Meet the bookmakers
The history of printed books is dotted with periods when the demise of the printed book is predicted by the general public. But this history is a story of resilience and continuity. Most such book histories have, however, focused on the lives of authors. This particular book, Adam Smyth’s “The Book-Makers: A History of the Book in Eighteen Remarkable Lives” (Basic Books, New York, 2024) is unique because it contains 18 biographies of individuals who are not authors but whose lives have contributed vastly to the flourishing of printed books. These unique personalities are printers, binders, paper makers, typefounders and library founders whose work shaped books as concrete objects.
Through this approach covering over 550 years, there are no technological timelines, but rather acknowledges the labor of these persons whose craft through “sweat, mess, ambition and accident” has demystified the making of books. This is far from a “Gutenberg-to-Kindle” history.

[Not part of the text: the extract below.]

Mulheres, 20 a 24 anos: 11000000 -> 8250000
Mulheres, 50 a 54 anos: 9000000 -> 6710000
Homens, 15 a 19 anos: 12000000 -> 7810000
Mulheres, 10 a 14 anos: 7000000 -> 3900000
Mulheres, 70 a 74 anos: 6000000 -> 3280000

It is a celebration of objects, of craftspeople and of the “odd, obsessive, ingenious souls” who turned printed sheets into culture-shaping artifacts. It asks the readers “to slow down, touch the page and think about the hands behind it.” The biographical structure becomes both a blessing and a constraint, because of the “uneven” lives presented, so to speak. Some lives offer rich narrative possibilities while others pale in comparison.
The book spans from the late 15th century all the way to the present, beginning with Wynkyn de Worde, the pioneering printer in early London, and culminating in modern DIY zine makers in New York. The choice of figures represented may be considered eclectic and uneven in the level of interest they present. It cannot be helped that some lives, some anecdotes are more interesting than others.
Readers get to know interesting trivia about bookmaking, such as that early books were not always sold as bound volumes, with customers buying printed sheets and getting them bound separately. There are also “the cut-and-paste Bible harmonies made by Mary and Anna Collett in the 17th century, the Victorian craze for extra-illustration (where readers expanded their books into dozens of volumes) and the modern revival of artist’s books, small presses and zines.”
He is equally detailed in his portraits of typographers and printers, many of whom I had never known about before. A John Baskerville, for example, is represented as more than just a namesake font – his life, and that of his wife Sarah Eaves (who co-managed the business), becomes a way to explore type, design and craftsmanship.
Another important figure is Charles Edward Mudie, whose circulating library in the 19th century arguably democratized book access. Smyth shows how Mudie’s library challenged existing notions of reading, distribution and taste – he made books affordable and mobile, influencing what people read and how books traveled. Think of how that has influenced our book access today.
The author presents also more idiosyncratic and radical creators: Thomas Cobden-Sanderson, whose obsession with craftsmanship led him to throw his own type into the Thames to prevent it being misused. That was such an almost tragic portrait.
Cobden-Sanderson had written in his diary: “To the Bed of the River Thames, the river on whose banks I have printed all my printed books, I bequeath the Doves Press Fount of Type – the punches, the matrices and the type in use at the time of my death, and may the river in its tides and flow pass over them to and from the great sea for ever and for ever, or until its tides and flow for ever cease; then may they share the fate of all the world, and pass from change to change for ever upon the Tides of Time, untouched of other use and all else.”
Smyth’s biographical approach is considered the book’s major strength, for the author is able to make the figures represented “alive, intimate and human.” The book is cited for the sensory experience presented: “The printer’s shop smells; the binders” workshops are cramped; deadlines loom; type wears out; mistakes happen.” Thus, giving the readers “a vivid sense of the labor, mess and craft behind every page.”
The scope of five centuries is expansive, yet tightly linked to Western print culture, especially that of Britain and North America. So if one was expecting or hoping for a global history which would touch on Asian, Middle Eastern, African or Latin American print traditions, one would be disappointed.
Despite what may seem the limitations of the book, Smyth achieves something valuable: he is able to make the book alive and fresh again, an object made by real people under real conditions. For anyone interested in how books came to be and why they still matter as physical objects, Smyth’s work is a delight, a provocation and a reminder of the centuries of craft embedded in every printed page.
This would make wonderful reading for all booklovers and readers interested in how books are made; historians and students interested in such a history; designers, typographers or anyone interested in the physicality of print and all others curious about the past and the future of the printed book.